Thoughtful writing authored and shared by members of of the Thinking Collaborative community to support others on the journey.
Sustaining the Journey
Understand and Agree on Roles
September 20, 2016
Meetings with clear delineation of roles are generally better run meetings. The most important role is that of the engaged participant. Setting this expectation by naming it invites all members to feel valued even when status issues may be present. It also creates a norm for active participation rather than a passive stance. When all members see themselves as contributors, interdependence and trust develops.

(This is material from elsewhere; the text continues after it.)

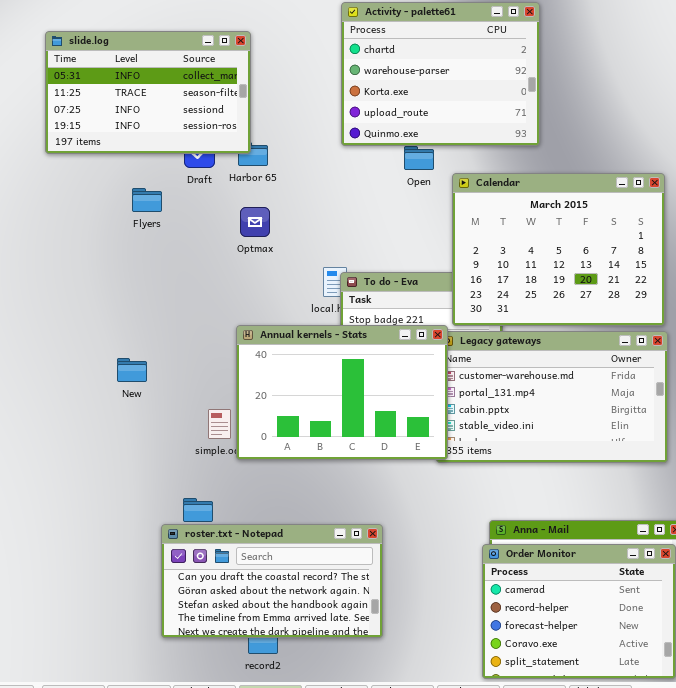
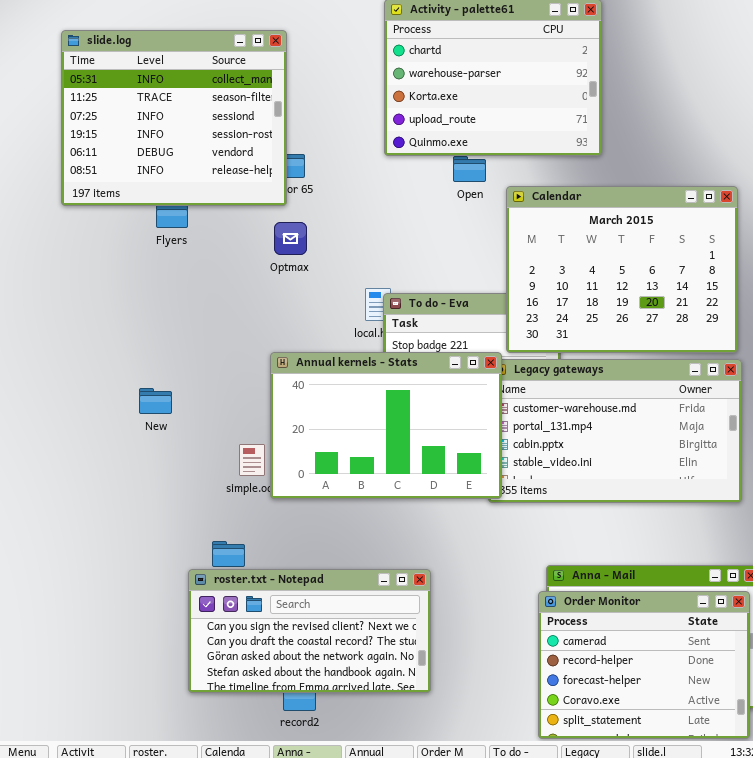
slide.log: [45,31,251,154] -> [61,30,287,206], resized
roster.txt - Notepad: [161,524,383,638] -> [188,569,431,693], scrolled up 1 row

Another role is that of facilitator. The facilitator manages process, time, and energy for the group and remains neutral. If the facilitator needs to participate at any time, s/he should signal the role change to an engaged participant. Generally, that change should be avoided if possible as it can cause the group to question the neutrality of the facilitator.
The recorder keeps a public record of the group’s work and is there to serve the facilitator. S/he does not make eye contact with the group, instead looking only at the chart or the facilitator for direction. The facilitator will paraphrase and the recorder writes the paraphrase after the participant signs off. The recorder should follow the principles of quality charting so that charts are legible and easy to read.
Finally, the group may have a person of role or knowledge authority, meaning a person with a title, such as principal, or a high level of expertise on the topic at hand. That person usually should not be the facilitator as the group needs the person’s thinking.
How are your group’s clarifying and implementing these roles? How might they enhance the success of your meetings?